Program

Digital Humanities: Digital Humanities Start-Up Grants

Period of Performance

9/1/2009 - 8/31/2010

Funding Totals

$50,000.00 (approved)
$50,000.00 (awarded)


OCRonym: Entity Extraction and Retrieval for Scanned Books

FAIN: HD-50794-09

University of Massachusetts, Amherst (Amherst, MA 01003-9242)
James Allan (Project Director: April 2009 to January 2011)
David Smith (Co Project Director: April 2009 to January 2011)

Development of an extraction and retrieval system for named entities-people, places, and organizations-located across a large number of documents in order to use the system to track Optical Character Recognition (OCR) error rates in an effort to improve "noisy" OCR.

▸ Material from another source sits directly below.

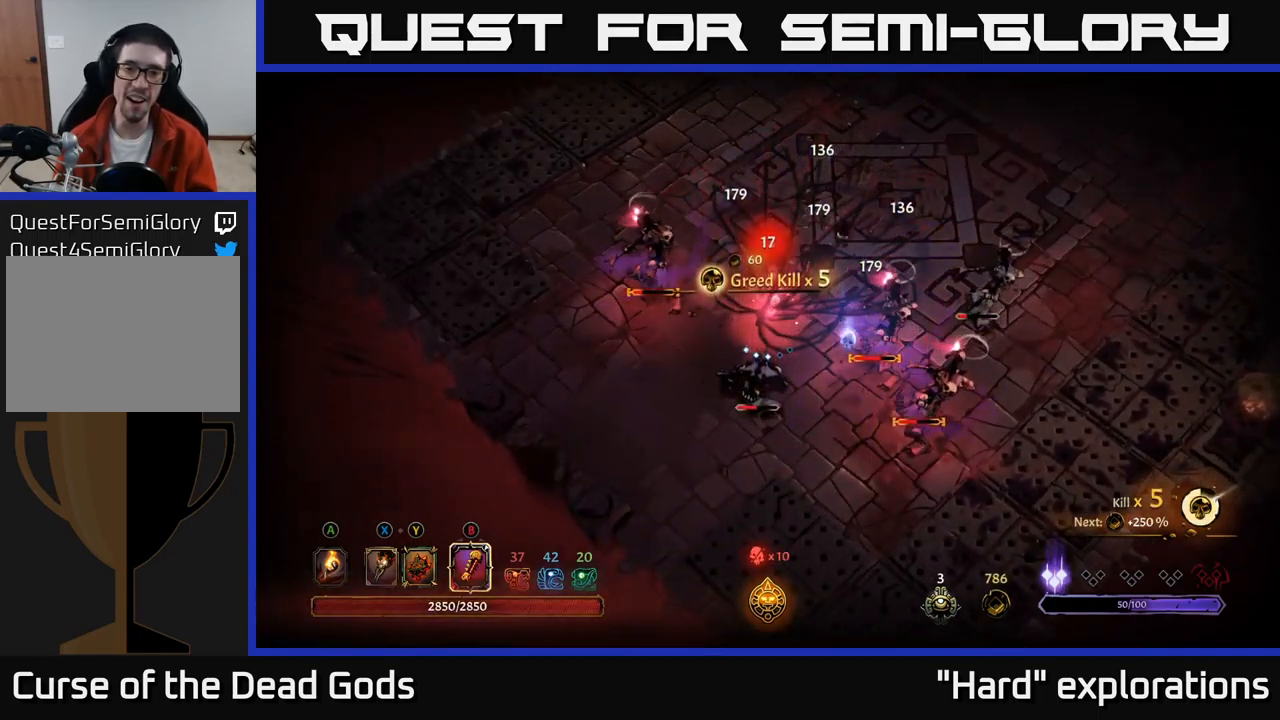
{"buttons": ["X"], "left_stick": "right", "right_stick": "center", "events": [[317, "left_stick", "right"], [350, "X", "down"], [417, "X", "up"], [467, "X", "down"]]}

In the past five years, massive book-scanning projects have produced an explosion in the number of sources for the humanities, available on-line to the broadest possible audiences. Transcribing page images by optical character recognition makes many searching and browsing tasks practical for scholars. But even low OCR error rates compound into high probability of error in a given sentence, and the error rate is even higher for names. We propose to build a prototype system for information extraction and retrieval of noisy OCR. In particular, we will optimize the extraction and retrieval of names, which are highly informative features for detecting topics and events in documents. We will build statistical models of characters and words from scanned books to improve lexical coverage, and we will improve name categorization and disambiguation by linking document contexts to external sources such as Wikipedia. Our testbed comes from over one million scanned books from the Internet Archive.